Seminar - Ke Zhang Reid

Dr. Ke Zhang Reid is pictured
April 10, 2023 - 12:00pm
Location: 
601 Fairchild
Associate Professor
Department of Biology
 
Host: Songtao Jia
 
Title: Epigenetic regulation by Histone H3 Methyltransferases and Demethylases in Schizosaccharomyces pombe

Abstract: The organization of eukaryotic chromatin into silenced heterochromatin and active euchromatin regions plays a critical role in regulating gene expression by controlling the accessibility of DNA. In Schizosaccharomyces pombe, Set1 is the primary H3 lysine (K) 4 methyltransferase, enriched at the promoters of actively transcribed genes. In contrast, Clr4/SUV39h methyltransferase targets H3K9 and is a hallmark of heterochromation. The H3K4/H3K9 demethylases, Lsd1 and Lsd2, are highly conserved, but their functional crosstalk with methyltransferases remains poorly understood.
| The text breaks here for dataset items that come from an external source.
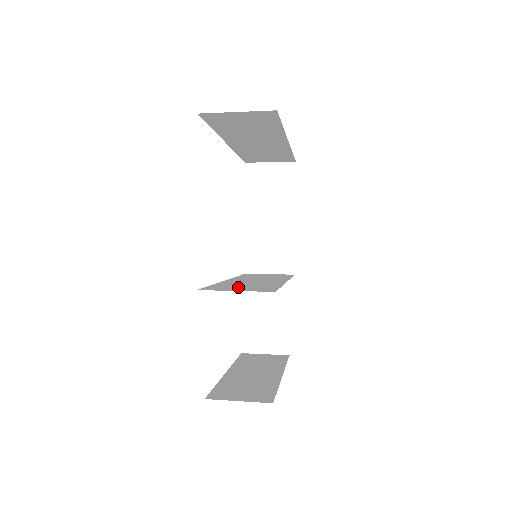
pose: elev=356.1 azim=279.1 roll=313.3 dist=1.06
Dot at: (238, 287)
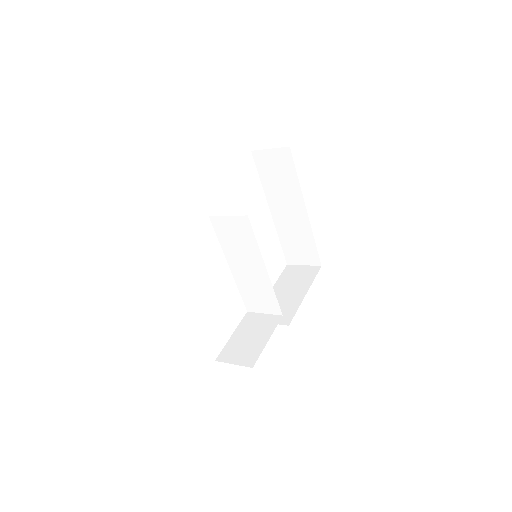
Dot at: (228, 218)
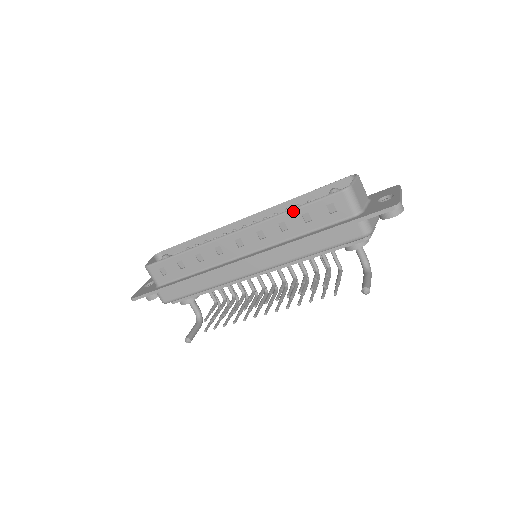
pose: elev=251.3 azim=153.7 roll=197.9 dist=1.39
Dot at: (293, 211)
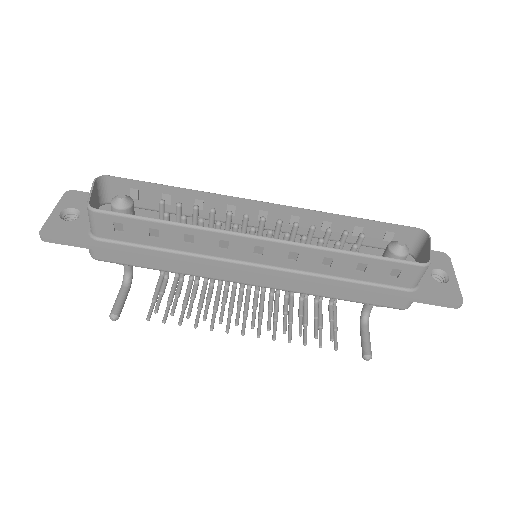
Dot at: (353, 255)
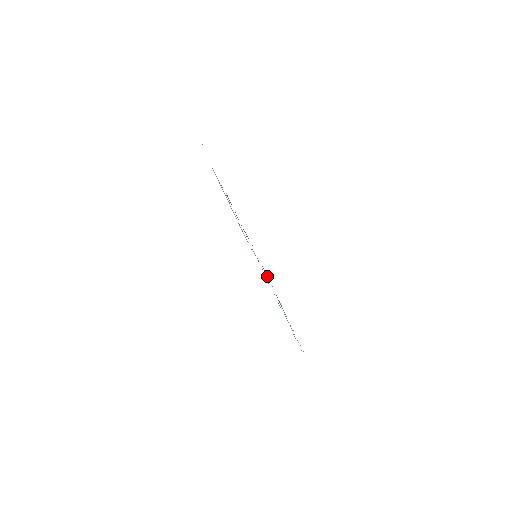
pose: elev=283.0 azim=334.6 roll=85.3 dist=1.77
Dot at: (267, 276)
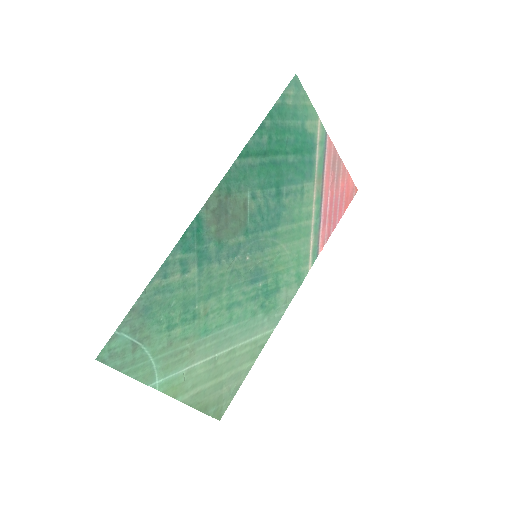
Dot at: (179, 248)
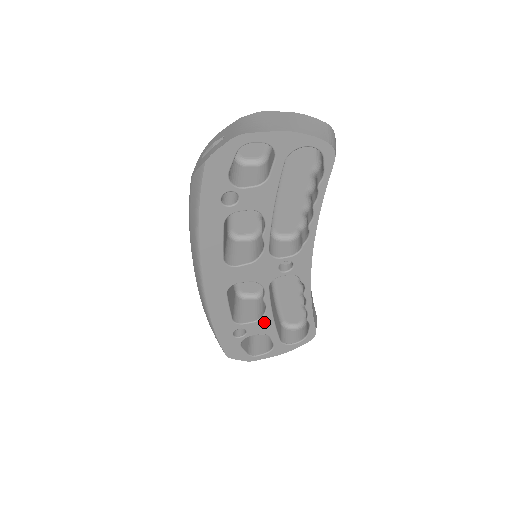
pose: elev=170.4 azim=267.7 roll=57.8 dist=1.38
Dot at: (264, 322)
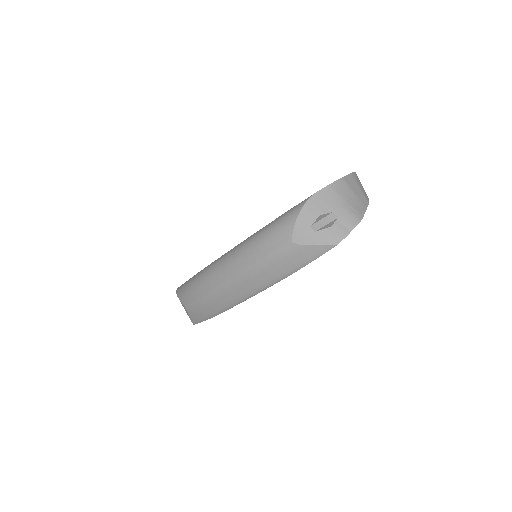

Our recent results suggest that Lsd1 and Lsd2 function to repress heterochromatic transcripts at heterochromatic regions, partially through a mechanism independent of amine oxidase-related demethylation activities. In addition, without the amine-oxidase activities of Lsd proteins, cells are defective in the RNAi-independent maintenance and re-establishment of heterochromatin at the mating-type locus. Lsd1 and Lsd2 interact with subunits of Clr4- or Set1-associated complexes. Clr4 and Set1 modulate the protein levels of Lsd1 and Lsd2 in opposite ways through a ubiquitin-proteasome-dependent pathway. In the absence of Set1, Lsd1/2 protein levels are reduced, while in the absence of Clr4, Lsd1/2 protein levels are enhanced. During heat stress, the levels of Lsd1/2 are upregulated in a Set1-dependent manner, and these increased protein levels are crucial for differential gene expression during heat stress. Overall, the results suggest a cross-regulatory in which Set1 and Clr4 methyltransferases control the protein levels of Lsd1/2 demethylases to shape the dynamic histone modification landscape.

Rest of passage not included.